I can’t connect right through Zoom or Meet or Teams or …
There isn’t enough budget …
We lost half of our team …
My supervisor is a cold fish …
Yes, this all sucks. Are these really problems or is it time to accept these limits as facts of life? There is a distinct difference between dwelling on a problem and accepting a fact of life.
Dwelling on a negative fact of life is an energy vampire.
The clock doesn’t stop ticking and the kids and staff don’t stop needing us no matter how many mental calories we burn in frustration.
Dr. Suess wrote The Cat in the Hat using only 256 different words. His editor responded by betting him he couldn’t write a book with only 50 words. The result? Green Eggs and Ham.

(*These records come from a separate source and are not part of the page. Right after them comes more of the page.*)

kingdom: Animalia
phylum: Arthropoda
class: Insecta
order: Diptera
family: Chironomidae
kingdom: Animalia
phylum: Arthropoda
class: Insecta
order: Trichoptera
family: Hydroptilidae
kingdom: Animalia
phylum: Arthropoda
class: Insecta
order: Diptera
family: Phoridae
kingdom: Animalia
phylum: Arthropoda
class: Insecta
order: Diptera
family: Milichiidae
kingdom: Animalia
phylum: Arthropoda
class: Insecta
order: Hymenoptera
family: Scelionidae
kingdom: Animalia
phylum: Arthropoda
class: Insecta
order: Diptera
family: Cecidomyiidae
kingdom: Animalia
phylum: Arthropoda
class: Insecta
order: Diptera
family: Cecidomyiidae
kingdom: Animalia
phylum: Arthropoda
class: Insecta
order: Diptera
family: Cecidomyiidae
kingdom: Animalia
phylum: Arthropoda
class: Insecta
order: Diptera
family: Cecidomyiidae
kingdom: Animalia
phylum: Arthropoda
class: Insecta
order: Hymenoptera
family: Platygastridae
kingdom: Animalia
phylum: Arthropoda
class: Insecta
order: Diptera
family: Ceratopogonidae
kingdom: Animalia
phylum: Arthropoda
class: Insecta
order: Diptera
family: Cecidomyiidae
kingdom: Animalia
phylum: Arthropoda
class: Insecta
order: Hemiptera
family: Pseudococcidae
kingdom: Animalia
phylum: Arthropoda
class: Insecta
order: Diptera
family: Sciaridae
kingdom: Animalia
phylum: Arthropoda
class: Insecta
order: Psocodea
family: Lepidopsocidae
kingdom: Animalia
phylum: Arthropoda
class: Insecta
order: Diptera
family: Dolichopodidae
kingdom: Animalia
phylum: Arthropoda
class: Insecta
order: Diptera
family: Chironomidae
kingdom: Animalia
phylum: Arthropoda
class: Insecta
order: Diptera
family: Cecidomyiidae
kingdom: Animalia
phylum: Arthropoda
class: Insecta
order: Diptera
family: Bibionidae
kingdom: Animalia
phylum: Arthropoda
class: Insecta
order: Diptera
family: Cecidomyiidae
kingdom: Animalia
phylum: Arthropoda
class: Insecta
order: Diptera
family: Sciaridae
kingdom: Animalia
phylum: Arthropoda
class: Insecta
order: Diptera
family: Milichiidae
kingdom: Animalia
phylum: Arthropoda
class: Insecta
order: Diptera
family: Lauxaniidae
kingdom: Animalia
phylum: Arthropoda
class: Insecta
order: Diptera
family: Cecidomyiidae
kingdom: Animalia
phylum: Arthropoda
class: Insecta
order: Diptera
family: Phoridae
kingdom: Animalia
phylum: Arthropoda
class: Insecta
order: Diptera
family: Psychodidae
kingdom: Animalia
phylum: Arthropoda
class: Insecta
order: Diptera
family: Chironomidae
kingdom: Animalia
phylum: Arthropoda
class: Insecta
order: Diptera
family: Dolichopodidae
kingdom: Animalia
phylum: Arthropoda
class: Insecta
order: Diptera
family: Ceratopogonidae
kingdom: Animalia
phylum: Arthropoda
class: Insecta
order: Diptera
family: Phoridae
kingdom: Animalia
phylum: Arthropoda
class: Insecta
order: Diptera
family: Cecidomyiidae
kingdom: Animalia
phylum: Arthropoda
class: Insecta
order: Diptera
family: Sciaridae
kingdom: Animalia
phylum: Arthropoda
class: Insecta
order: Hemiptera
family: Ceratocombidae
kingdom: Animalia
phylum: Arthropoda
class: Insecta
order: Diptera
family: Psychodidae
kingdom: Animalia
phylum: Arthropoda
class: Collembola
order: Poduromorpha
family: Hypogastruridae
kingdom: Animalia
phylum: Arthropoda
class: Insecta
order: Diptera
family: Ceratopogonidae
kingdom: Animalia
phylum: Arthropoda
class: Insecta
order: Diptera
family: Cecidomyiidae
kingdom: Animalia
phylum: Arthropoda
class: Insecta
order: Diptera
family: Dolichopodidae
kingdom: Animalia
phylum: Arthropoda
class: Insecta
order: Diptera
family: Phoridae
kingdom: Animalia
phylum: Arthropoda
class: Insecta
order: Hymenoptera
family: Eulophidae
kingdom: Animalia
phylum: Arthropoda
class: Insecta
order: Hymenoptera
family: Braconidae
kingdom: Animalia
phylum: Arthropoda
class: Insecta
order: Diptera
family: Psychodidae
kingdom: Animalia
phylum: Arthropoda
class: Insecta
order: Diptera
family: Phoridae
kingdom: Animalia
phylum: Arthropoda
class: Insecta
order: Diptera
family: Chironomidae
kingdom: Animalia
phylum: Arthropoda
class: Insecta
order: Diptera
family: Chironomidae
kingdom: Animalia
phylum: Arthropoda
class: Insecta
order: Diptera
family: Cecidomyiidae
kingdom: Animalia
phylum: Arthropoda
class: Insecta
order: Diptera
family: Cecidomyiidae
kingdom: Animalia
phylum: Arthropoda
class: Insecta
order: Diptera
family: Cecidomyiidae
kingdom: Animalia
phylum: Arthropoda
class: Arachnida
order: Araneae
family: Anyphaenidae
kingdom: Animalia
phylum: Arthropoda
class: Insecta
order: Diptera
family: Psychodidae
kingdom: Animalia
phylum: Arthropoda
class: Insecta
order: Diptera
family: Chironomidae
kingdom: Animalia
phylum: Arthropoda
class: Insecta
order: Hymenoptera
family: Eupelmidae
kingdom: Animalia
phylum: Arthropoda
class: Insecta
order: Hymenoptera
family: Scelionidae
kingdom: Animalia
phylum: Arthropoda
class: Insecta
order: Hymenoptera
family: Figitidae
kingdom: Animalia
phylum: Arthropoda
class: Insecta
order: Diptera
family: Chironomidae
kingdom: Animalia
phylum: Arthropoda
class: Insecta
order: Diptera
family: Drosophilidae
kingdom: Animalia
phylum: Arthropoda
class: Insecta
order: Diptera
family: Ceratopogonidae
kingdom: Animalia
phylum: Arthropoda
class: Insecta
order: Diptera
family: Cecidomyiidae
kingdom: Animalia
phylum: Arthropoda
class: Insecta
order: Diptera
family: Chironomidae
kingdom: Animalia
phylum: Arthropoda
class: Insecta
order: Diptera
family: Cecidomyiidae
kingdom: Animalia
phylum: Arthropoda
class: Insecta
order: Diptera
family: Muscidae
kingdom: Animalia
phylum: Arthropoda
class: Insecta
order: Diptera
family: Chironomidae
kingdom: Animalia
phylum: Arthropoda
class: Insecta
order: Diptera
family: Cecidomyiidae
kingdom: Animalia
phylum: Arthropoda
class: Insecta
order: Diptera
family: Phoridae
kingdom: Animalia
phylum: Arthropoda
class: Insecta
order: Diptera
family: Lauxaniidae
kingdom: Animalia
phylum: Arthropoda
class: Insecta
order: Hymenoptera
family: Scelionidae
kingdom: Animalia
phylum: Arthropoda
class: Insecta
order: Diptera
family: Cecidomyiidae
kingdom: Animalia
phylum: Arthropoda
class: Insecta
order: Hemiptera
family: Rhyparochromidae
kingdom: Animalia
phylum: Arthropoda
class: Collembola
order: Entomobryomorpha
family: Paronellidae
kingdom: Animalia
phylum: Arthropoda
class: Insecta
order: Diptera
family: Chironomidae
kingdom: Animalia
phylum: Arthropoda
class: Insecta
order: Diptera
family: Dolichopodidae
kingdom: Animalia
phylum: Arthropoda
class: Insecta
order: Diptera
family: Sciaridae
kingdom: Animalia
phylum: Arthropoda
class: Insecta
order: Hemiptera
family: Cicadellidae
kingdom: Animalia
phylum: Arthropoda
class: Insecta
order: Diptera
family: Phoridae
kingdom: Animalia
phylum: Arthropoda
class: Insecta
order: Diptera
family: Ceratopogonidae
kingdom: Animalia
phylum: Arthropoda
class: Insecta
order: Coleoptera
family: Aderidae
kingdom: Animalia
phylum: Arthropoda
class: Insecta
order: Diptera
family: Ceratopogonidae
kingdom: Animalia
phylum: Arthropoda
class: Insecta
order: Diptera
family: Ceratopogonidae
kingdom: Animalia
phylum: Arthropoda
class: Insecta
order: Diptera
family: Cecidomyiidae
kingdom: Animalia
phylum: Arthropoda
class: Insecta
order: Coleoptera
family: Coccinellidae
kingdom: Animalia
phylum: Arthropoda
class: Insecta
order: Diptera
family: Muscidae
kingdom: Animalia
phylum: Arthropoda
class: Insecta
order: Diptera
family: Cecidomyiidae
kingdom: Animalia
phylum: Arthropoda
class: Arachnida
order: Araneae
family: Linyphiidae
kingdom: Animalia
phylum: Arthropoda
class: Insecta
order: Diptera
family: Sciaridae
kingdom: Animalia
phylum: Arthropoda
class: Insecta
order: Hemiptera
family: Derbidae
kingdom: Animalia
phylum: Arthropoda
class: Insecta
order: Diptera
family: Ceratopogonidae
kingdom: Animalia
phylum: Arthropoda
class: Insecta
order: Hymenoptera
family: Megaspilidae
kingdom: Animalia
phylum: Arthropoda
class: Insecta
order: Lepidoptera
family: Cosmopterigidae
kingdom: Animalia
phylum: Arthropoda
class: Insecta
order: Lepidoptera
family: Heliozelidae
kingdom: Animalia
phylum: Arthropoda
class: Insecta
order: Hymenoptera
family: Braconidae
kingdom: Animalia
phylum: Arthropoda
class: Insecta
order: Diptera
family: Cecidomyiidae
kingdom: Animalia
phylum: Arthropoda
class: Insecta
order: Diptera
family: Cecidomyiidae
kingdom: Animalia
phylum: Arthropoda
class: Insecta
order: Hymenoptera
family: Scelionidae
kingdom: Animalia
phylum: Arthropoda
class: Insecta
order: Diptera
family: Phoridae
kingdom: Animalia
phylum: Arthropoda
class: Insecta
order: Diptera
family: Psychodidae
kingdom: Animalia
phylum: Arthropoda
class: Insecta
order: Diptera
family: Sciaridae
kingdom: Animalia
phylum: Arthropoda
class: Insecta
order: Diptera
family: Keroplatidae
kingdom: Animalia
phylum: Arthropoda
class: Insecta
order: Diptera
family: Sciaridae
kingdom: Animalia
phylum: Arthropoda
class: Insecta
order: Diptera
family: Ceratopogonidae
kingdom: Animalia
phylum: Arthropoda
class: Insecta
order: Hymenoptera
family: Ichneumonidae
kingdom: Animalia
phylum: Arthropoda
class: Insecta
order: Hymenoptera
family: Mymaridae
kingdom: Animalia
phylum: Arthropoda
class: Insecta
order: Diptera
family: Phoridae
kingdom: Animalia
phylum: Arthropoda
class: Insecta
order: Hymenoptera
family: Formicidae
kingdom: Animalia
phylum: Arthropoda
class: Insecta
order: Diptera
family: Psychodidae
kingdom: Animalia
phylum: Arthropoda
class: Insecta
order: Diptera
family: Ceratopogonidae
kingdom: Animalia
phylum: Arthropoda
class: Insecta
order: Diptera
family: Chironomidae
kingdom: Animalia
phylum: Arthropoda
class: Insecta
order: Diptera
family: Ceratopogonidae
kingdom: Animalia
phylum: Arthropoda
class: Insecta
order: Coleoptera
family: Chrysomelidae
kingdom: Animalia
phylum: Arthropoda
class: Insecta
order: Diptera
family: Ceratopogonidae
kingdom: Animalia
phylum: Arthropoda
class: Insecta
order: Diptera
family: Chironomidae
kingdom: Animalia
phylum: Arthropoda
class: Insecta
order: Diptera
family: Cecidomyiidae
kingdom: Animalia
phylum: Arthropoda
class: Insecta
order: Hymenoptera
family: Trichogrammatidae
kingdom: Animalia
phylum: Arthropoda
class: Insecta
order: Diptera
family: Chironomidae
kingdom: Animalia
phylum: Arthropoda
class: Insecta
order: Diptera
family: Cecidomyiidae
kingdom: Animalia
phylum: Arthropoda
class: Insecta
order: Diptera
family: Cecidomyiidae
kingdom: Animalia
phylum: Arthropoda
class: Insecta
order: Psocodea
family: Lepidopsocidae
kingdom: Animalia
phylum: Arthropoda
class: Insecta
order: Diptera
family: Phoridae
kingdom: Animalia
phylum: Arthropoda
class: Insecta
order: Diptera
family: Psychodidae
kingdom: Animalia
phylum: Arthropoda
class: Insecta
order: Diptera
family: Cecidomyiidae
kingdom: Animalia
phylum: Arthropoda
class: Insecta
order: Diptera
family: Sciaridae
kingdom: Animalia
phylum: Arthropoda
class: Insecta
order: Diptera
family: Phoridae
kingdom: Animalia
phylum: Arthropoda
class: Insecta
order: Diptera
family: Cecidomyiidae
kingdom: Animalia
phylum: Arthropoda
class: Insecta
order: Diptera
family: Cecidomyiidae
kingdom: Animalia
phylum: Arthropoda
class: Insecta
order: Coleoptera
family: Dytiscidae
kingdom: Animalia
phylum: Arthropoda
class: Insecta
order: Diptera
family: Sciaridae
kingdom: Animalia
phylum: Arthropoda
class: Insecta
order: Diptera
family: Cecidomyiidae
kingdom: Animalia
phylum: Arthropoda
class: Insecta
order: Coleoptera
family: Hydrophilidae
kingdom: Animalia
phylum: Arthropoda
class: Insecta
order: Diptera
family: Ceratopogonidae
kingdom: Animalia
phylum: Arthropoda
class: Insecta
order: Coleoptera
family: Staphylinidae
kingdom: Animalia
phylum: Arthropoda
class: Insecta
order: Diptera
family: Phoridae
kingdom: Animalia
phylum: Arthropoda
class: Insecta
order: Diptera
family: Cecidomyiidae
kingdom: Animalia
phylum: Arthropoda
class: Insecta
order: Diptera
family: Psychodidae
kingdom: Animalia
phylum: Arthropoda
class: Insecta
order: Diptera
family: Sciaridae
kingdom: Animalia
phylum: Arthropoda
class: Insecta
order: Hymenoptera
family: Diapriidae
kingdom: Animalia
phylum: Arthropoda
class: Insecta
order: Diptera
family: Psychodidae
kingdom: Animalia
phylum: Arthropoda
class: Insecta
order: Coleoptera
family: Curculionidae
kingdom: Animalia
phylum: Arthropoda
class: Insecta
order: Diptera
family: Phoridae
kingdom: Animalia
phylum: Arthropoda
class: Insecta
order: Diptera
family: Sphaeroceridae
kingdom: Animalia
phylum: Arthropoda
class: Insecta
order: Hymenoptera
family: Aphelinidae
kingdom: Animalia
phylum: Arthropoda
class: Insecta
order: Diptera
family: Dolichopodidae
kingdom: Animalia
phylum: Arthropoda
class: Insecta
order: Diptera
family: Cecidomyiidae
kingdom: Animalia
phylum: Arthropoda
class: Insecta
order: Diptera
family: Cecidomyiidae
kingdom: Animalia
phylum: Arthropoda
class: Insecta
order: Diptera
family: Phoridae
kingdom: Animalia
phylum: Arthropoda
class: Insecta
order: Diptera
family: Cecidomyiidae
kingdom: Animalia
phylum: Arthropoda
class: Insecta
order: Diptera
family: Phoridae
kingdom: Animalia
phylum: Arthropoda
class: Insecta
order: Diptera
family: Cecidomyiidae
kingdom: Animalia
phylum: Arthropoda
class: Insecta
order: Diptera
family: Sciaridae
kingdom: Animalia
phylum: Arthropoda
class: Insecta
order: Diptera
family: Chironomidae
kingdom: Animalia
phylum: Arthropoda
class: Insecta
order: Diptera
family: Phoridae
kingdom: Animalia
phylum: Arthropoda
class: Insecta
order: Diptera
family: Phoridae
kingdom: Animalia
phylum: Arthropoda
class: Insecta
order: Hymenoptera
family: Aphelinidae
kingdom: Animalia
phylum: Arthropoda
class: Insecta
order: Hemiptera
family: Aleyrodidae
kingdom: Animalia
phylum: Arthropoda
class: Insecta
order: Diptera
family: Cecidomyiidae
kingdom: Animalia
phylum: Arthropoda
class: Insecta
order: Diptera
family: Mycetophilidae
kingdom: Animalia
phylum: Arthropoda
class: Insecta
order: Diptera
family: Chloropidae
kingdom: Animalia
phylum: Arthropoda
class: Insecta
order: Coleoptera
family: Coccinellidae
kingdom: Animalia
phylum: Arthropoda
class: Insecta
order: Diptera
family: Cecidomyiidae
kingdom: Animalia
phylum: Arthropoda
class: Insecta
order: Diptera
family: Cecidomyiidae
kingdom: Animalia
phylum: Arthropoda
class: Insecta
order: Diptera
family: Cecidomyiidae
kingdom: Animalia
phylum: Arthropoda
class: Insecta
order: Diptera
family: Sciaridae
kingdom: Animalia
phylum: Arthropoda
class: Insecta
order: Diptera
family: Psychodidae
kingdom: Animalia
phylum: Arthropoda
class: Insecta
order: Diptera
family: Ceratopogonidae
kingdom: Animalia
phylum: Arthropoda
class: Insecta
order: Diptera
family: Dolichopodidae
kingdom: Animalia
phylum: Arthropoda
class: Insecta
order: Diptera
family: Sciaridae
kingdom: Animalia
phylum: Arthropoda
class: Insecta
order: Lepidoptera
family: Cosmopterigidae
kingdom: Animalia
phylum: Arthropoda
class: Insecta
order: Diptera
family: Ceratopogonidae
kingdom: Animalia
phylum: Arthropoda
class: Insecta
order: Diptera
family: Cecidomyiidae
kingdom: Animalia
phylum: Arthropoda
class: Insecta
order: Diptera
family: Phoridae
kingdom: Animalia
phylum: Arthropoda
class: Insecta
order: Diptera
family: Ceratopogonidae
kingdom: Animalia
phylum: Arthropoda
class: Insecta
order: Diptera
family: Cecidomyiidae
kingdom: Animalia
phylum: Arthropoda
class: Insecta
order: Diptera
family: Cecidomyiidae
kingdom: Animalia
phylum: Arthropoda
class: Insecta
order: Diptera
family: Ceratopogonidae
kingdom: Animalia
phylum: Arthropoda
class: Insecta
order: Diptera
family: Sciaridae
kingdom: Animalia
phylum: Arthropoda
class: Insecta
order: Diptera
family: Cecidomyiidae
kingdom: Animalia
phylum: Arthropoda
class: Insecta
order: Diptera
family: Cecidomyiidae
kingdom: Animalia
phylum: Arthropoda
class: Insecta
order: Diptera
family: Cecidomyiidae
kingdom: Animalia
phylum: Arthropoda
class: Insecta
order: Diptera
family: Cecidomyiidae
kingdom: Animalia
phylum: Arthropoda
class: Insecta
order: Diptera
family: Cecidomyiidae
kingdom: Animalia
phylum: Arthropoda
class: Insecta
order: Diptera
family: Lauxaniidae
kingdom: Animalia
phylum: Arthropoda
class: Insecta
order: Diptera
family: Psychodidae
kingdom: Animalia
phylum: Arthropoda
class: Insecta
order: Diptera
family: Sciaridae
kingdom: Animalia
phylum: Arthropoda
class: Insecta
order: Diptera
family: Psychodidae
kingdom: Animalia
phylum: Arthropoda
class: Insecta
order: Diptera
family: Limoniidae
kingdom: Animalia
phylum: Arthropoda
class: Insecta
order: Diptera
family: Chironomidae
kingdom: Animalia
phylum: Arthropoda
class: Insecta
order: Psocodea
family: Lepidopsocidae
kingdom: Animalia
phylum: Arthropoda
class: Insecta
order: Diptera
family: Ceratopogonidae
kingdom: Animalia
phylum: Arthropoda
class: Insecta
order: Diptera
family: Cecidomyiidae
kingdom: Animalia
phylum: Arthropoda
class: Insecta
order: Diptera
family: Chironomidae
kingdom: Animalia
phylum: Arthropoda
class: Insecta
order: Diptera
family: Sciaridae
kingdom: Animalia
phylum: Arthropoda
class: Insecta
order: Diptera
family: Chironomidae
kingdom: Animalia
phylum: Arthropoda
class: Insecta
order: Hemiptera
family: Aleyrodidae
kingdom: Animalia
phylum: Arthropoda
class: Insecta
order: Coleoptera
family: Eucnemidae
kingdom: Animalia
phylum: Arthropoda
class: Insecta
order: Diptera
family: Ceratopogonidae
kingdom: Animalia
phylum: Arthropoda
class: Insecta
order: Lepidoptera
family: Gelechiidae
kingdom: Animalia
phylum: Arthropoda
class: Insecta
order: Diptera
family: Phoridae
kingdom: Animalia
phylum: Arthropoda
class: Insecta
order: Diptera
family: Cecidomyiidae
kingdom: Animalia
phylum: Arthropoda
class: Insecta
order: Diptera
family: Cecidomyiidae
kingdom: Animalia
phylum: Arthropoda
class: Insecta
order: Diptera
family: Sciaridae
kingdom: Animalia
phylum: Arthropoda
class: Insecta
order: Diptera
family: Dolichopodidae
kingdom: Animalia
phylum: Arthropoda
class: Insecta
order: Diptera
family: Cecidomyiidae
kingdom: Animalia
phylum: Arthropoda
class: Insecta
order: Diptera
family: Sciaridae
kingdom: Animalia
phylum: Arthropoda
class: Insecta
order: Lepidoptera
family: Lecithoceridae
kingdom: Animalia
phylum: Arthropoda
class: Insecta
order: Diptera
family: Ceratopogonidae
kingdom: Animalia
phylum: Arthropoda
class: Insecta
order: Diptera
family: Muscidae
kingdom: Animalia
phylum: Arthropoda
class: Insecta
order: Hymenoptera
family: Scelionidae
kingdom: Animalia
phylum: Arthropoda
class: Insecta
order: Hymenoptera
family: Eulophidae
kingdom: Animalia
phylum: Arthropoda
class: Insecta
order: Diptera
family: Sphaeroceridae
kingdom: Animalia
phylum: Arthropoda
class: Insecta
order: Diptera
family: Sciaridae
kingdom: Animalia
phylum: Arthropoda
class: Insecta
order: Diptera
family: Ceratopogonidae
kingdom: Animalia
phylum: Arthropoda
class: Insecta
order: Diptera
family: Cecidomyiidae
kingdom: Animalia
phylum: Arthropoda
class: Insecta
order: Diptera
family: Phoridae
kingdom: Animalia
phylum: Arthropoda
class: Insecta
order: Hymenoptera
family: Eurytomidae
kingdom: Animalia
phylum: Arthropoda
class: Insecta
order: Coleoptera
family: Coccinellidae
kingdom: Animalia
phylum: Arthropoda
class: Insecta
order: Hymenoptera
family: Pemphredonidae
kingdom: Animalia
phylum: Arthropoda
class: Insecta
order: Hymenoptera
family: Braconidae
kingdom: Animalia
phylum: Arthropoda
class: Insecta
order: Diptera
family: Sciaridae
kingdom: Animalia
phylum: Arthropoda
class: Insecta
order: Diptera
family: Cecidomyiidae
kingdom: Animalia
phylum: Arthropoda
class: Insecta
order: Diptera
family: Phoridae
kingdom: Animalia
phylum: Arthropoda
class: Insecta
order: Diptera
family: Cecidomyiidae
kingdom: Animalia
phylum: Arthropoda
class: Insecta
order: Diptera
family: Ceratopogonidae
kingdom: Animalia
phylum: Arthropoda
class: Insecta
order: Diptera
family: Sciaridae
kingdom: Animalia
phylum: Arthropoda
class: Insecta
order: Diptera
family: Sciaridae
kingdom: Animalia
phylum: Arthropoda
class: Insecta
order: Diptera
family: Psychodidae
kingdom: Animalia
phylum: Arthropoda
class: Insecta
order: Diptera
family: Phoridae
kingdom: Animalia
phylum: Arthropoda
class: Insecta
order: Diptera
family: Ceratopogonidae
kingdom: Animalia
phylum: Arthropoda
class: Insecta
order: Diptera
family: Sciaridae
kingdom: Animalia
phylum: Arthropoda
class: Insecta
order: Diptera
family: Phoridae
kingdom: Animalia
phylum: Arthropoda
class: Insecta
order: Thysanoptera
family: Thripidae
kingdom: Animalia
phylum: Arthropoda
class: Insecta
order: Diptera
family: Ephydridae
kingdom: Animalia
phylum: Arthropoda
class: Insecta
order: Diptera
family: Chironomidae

Oh, you’re like us and you want the 50 words? Here they are in alphabetical order: a, am, and, anywhere, are, be, boat, box, car, could, dark, do, eat, eggs, fox, goat, good, green, ham, here, house, I, if, in, let, like, may, me, mouse, not, on, or, rain, Sam, say, see, so, thank, that, the, them, there, they, train, tree, try, will, with, would, you.
By the way, Dr. Suess’s editor never paid up on the bet.
Sometimes our best creativity comes when we are using scarce resources, and the very people who never appear satisfied or place limits on us may not respond properly. Here again, we do you have a problem or a fact of life?
The limits we face can make us better once we accept the facts of life.